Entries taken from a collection

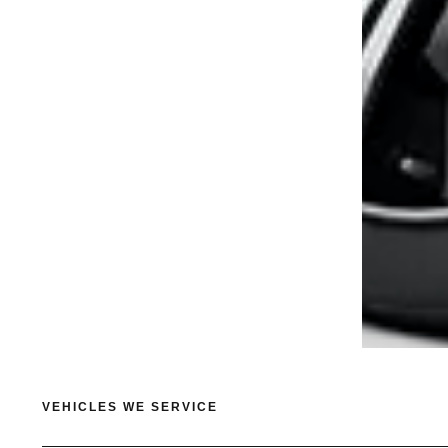
VEHICLES WE SERVICE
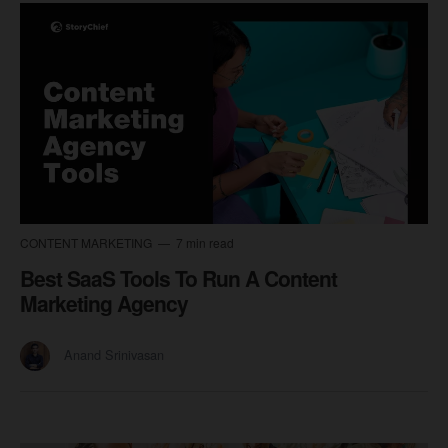
CONTENT MARKETING
7 min read
Best SaaS Tools To Run A Content
Marketing Agency
Anand Srinivasan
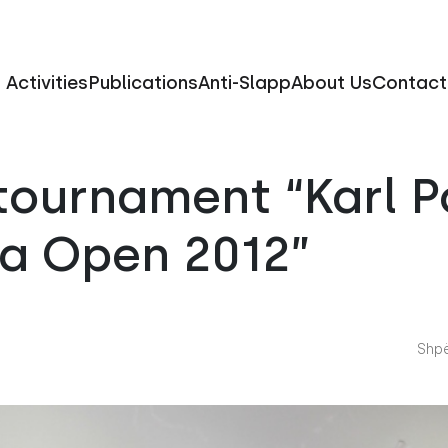
Activities
Publications
Anti-Slapp
About Us
Contact
tournament “Karl P
na Open 2012”
Shpë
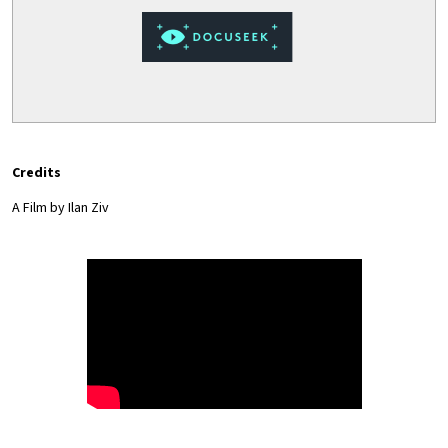
Credits
A Film by Ilan Ziv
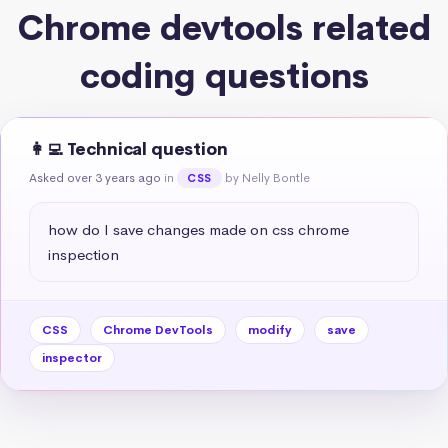
Chrome devtools related
coding questions
👩‍💻 Technical question
Asked over 3 years ago
in
by Nelly Bontle
CSS
how do I save changes made on css chrome 
inspection
CSS
Chrome DevTools
modify
save
inspector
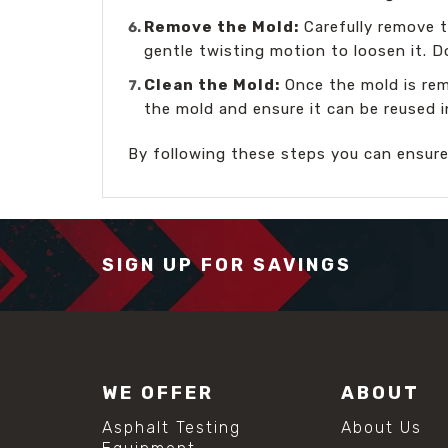
Remove the Mold:
Carefully remove t
gentle twisting motion to loosen it. 
Clean the Mold:
Once the mold is rem
the mold and ensure it can be reused i
By following these steps you can ensur
SIGN UP FOR SAVINGS
WE OFFER
ABOUT
Asphalt Testing
About Us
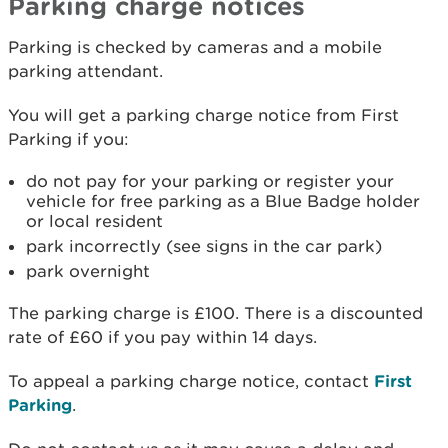
Parking charge notices
Parking is checked by cameras and a mobile
parking attendant.
You will get a parking charge notice from First
Parking if you:
do not pay for your parking or register your
vehicle for free parking as a Blue Badge holder
or local resident
park incorrectly (see signs in the car park)
park overnight
The parking charge is £100. There is a discounted
rate of £60 if you pay within 14 days.
To appeal a parking charge notice, contact
First
Parking
.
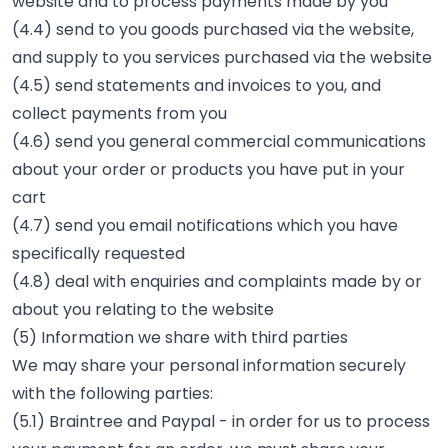
website and to process payments made by you
(4.4) send to you goods purchased via the website,
and supply to you services purchased via the website
(4.5) send statements and invoices to you, and
collect payments from you
(4.6) send you general commercial communications
about your order or products you have put in your
cart
(4.7) send you email notifications which you have
specifically requested
(4.8) deal with enquiries and complaints made by or
about you relating to the website
(5) Information we share with third parties
We may share your personal information securely
with the following parties:
(5.1) Braintree and Paypal - in order for us to process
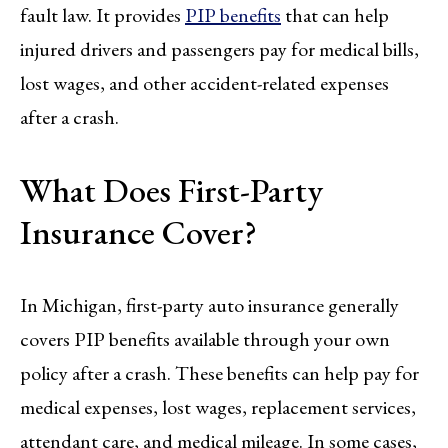
fault law. It provides
PIP benefits
that can help
injured drivers and passengers pay for medical bills,
lost wages, and other accident-related expenses
after a crash.
What Does First-Party
Insurance Cover?
In Michigan, first-party auto insurance generally
covers PIP benefits available through your own
policy after a crash. These benefits can help pay for
medical expenses, lost wages, replacement services,
attendant care, and medical mileage. In some cases,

## ACTION ITEM
The lines to be transcribed are those from the first line of the data above through the line holding "website and to process payments made by you", inclusive; copy them exactly and only, leaving out the pictures.

## RESULT FOR THIS TASK
VEHICLES WE SERVICE
CONTENT MARKETING
7 min read
Best SaaS Tools To Run A Content
Marketing Agency
Anand Srinivasan
Activities
Publications
Anti-Slapp
About Us
Contact
tournament “Karl P
na Open 2012”
Shpë
Credits
A Film by Ilan Ziv
Chrome devtools related
coding questions
👩‍💻 Technical question
Asked over 3 years ago
in
by Nelly Bontle
CSS
how do I save changes made on css chrome 
inspection
CSS
Chrome DevTools
modify
save
inspector
Remove the Mold:
Carefully remove t
gentle twisting motion to loosen it. 
Clean the Mold:
Once the mold is rem
the mold and ensure it can be reused i
By following these steps you can ensur
SIGN UP FOR SAVINGS
WE OFFER
ABOUT
Asphalt Testing
About Us
Parking charge notices
Parking is checked by cameras and a mobile
parking attendant.
You will get a parking charge notice from First
Parking if you:
do not pay for your parking or register your
vehicle for free parking as a Blue Badge holder
or local resident
park incorrectly (see signs in the car park)
park overnight
The parking charge is £100. There is a discounted
rate of £60 if you pay within 14 days.
To appeal a parking charge notice, contact
First
Parking
.
website and to process payments made by you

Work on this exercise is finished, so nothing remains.